Het idee van De Croon is om niet een heel intelligente drone te maken. Maar om een heleboel domme, goedkope en piepkleine drones te ontwikkelen, die slim samenwerken en zo de klus klaren. “Stel je stuurt een zwerm een brandend pand in. Dan maken ze geen kaart, maar vliegen net zo lang tot ze een obstakel tegenkomen en pas dan gaan ze aan de kant. Die aanpak heet een insect-algoritme in de robotica. Op die manier verzamel je met veel goedkope robotjes snel informatie. Wordt een slachtoffer gevonden? Dan geeft de drone die info door aan een reddingswerker. Hij kijkt dan de beelden terug die het ding heeft gemaakt.”
Dat is handig gebruik maken van de intelligentie van een groep dieren, volgens De Croon. “Met wat simpele regeltjes voer je ingewikkelde taken uit. Dat is bij een mier, bij of vlieg ook zo”, aldus De Croon. “Ik heb al respect voor een zo’n diertje, maar wat ze samen doen is helemaal briljant. Denk maar aan de nesten die ze bouwen en hoe ze weten te overleven. Al die insecten kunnen prefect navigeren, maar waarschijnlijk maken ze echt geen kaart. Toch komen ze altijd terug bij het nest.”
Snoertjes ontwijken
Opmerkelijk genoeg werden de tests van de mini-drones niet alleen in ‘het ei’ gedaan. De Croon loopt naar buiten en wijst naar het hoge gebouw van de faculteit van Luchtvaart- en Ruimtevaarttechniek. “Op de elfde verdieping stond een etage leeg. Daar konden we zelf obstakels in plaatsen en testen of de fruitvliegjes goed werkten. Je kan in het lab nog zoveel bedenken, maar je wilt het uiteindelijk testen in echte gebouwen.”
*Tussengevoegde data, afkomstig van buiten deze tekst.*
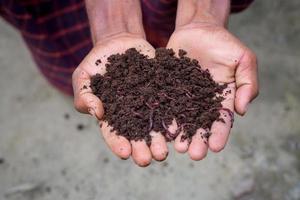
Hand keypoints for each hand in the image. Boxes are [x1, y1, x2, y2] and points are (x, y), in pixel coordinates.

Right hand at [72, 34, 167, 166]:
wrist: (118, 43)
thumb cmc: (96, 62)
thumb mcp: (83, 77)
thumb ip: (84, 96)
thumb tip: (98, 113)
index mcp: (112, 115)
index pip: (113, 133)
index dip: (118, 144)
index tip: (125, 153)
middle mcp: (132, 114)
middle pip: (137, 135)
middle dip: (142, 148)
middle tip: (148, 160)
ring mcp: (148, 103)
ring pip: (155, 125)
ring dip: (160, 140)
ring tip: (164, 152)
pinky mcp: (161, 91)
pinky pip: (168, 105)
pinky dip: (173, 117)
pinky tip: (178, 128)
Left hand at [166, 23, 258, 159]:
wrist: (199, 29)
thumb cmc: (224, 43)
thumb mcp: (244, 59)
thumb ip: (247, 84)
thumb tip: (241, 111)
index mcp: (221, 98)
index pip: (222, 120)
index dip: (220, 134)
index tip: (216, 147)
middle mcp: (202, 102)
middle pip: (200, 124)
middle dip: (198, 140)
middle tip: (194, 154)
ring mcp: (184, 96)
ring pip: (182, 119)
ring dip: (180, 134)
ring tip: (178, 147)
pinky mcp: (168, 88)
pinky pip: (166, 103)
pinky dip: (165, 116)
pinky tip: (163, 128)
Al eerder wees De Croon op een kabel die naar zijn computer liep in zijn werkkamer. Daar zullen veel drones moeite mee hebben. Ze detecteren obstakels als deuren, kasten en tafels eenvoudig. Maar een snoertje is veel moeilijker. Daarvoor moeten ze echt worden afgesteld. “Doordat we de drones in een echte kantoorruimte los konden laten, kwamen we daarachter. Je hebt ook te maken met veel minder goede lichtinval door de ramen dan in onze laboratoria waar alles perfect verlicht is. Daardoor moesten we de robotvliegen uiteindelijk anders afstellen dan we hadden gedacht. Als er een paar crashen is dat overigens niet zo erg, omdat ze goedkoop zijn en samenwerken. Wanneer er een tegen je aan zou vliegen, voel je daar ook niks van.”
De Croon loopt naar een tweede laboratorium van het MavLab, waar ze drones vaak testen. In een grote loods is een ruimte met een soort enorme partytent afgezet. De tent heeft netten aan de zijkant en is tien meter breed en lang en zeven hoog. “Hier doen we experimenten en gaan we na of de drones zich gedragen zoals wij hebben berekend.” Hij wijst op camera’s die bovenin de ruimte hangen. Daar zitten ook gekleurde ringen. “Dat zijn motion trackers, waardoor we nauwkeurig nagaan hoe de drones precies vliegen. Ze zenden infrarood licht uit en aan de hand van de weerkaatsing weten we hoe er gevlogen is.”
Door deze tests en onderzoeken willen de De Croon en collega’s het gebruik van drones een grote stap dichterbij brengen. Maar een toepassing duurt nog wel minimaal vijf jaar, verwacht De Croon. Daarvoor zijn nog heel veel tests nodig, juist ook in een alledaagse omgeving zoals het kantoorpand. Werkt de techniek nog goed als er overal rotzooi ligt omdat iemand het bureau niet goed heeft opgeruimd of wanneer er veel rook is? “Onze omgeving is nog zo onvoorspelbaar voor robots, waaronder deze drones. Nu gaan we er nog vanuit dat alles statisch is. We proberen de stap nu te zetten vanuit het lab naar de echte wereld. En dan hebben de kleine drones nog een groot voordeel. Als ze tegen je aanvliegen voel je het vrijwel niet. Dat is toch wel een ander verhaal als er een groter exemplaar tegen je opbotst.”